I usually make do with my complaining over at Never So Few. That was in the old days. With another site to keep busy I figure to do more of my grousing over here. Unlike grouse — grousing is never out of season. Like many of my rants this one is about computers, but in a rare change of pace does not involve “The Linux.” This time it was my windows machine, the one I do the vast majority of my work on, that started giving me trouble. And then worse, it neared to die!”
A little over a week ago I started getting errors when exiting programs. The error message said that the program, and more than one of them, could not access the memory at a particular location. That was the extent of it and the comp kept right on working as soon as I closed the error window. No big deal as I had installed a very large graphics program recently and thought that it might be the problem. But I was wrong.
Last Monday I went to start working and the machine wouldn’t even boot. It said I was missing a simple PCI bus driver. I try again and it does boot. I try to connect to the internet and the system freezes and I need to hold in the power switch to shut down. This does not look good but I try booting one more time. This time the comp says it recognizes new hardware and asks me if I want to install a driver for it. Sure, why not. I hadn’t added any new hardware so the driver if it was actually required should be on the system. It wasn’t, or at least the operating system couldn’t find it.
Ok, I boot in safe mode and check out what is going on. I go to the device manager and sure enough no PCI bus driver. It knew about the driver but said it was uninstalled. The driver in question came with the system, of that I was certain. I was not sure about what it did other than work with my modem but without it I could not go on the internet. I pulled out the backup system disks and tried to install a driver from the CD. The message said no such driver on the system backup either, Now I am getting worried.
I power up the Linux machine and go to the HP site to find the driver. They don’t have it either. I notice that there are about 90 megs worth of Linux backup files I can install to get the linux system current, after all I had only done that two months earlier, and decide to download all of that before continuing. I did it over night because for me on dialup that takes about 12 hours.

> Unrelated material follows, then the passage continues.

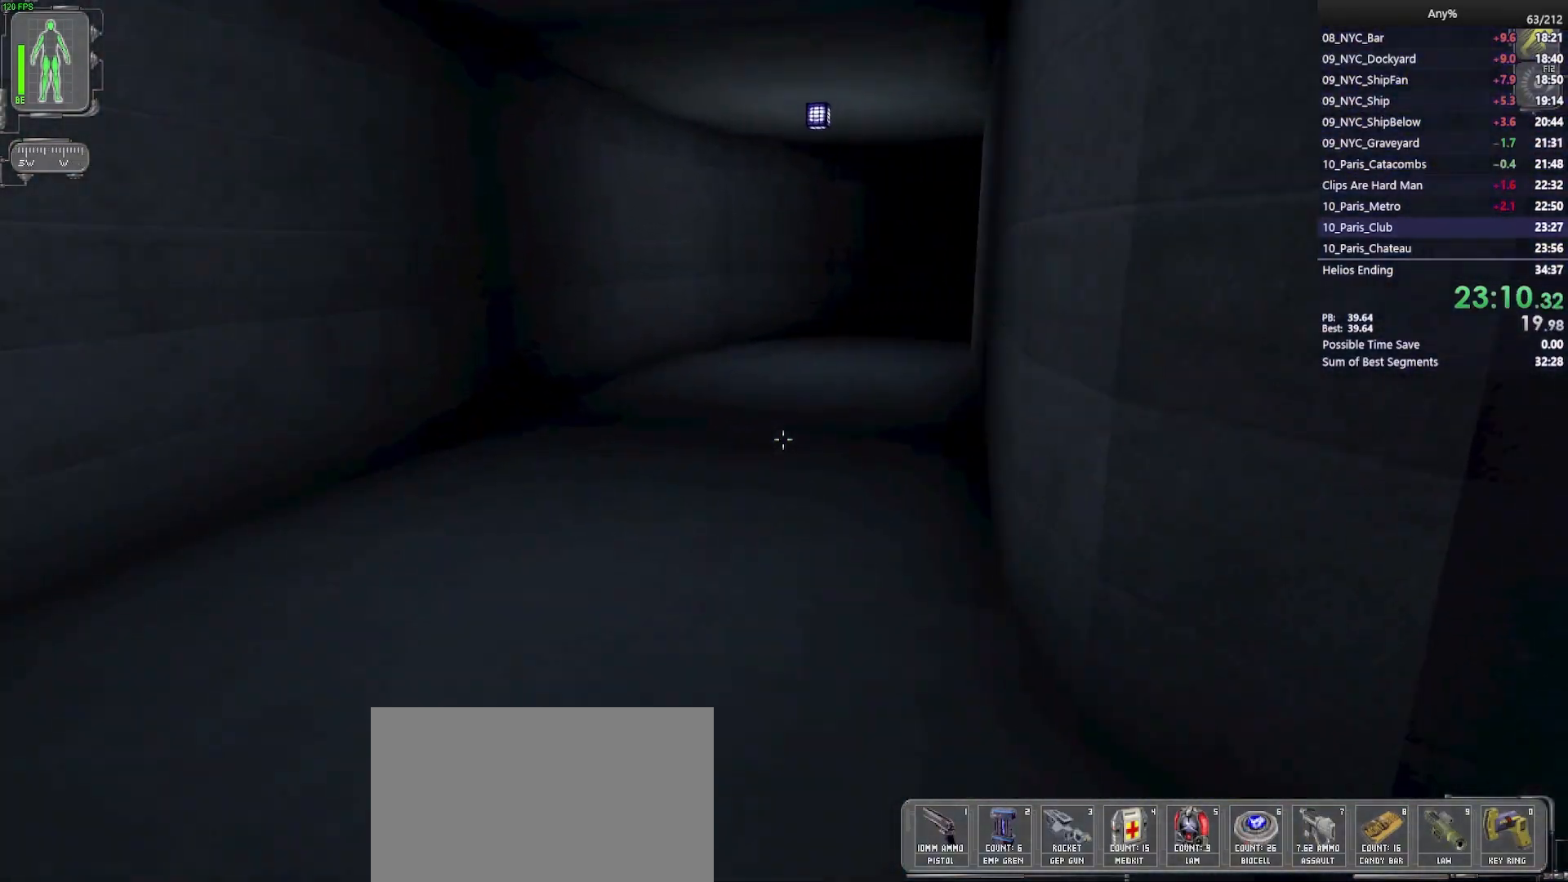
{"keys": ["w"], "mouse": [], "events": [[50, "a", "up"]]}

I’m thinking the driver I need might be at the modem manufacture’s site and find out how to read the hardware code so I can tell who that was. I go back to the HP windows machine and now I am having all kinds of trouble booting up. Sometimes I get there but the moment I try to do anything the machine locks. Other times it runs for a minute or two before failing. Booting in safe mode works but I can not use the modem from there.
I tried several different system date restores to no avail and thought about a complete system reinstall. I am backed up pretty well but if I do that I know I have a week of killing the bloatware that comes with a new install and setting all the system parameters to what I am used to. So I hold off go back to the Linux and do some more research.
It seems that the simple PCI bus driver was called on one — and only one — of the sites I visited the simple PCI “Gigabyte” bus driver. And I was getting these unable to read memory errors. Could it be I had a bank of bad ram? I let loose the cover and start pulling ram. After some swapping I can boot up reliably again but I am still getting the hardware found message and am unable to turn on the modem. I can use the system tools though and I get the information I need to go to the modem site.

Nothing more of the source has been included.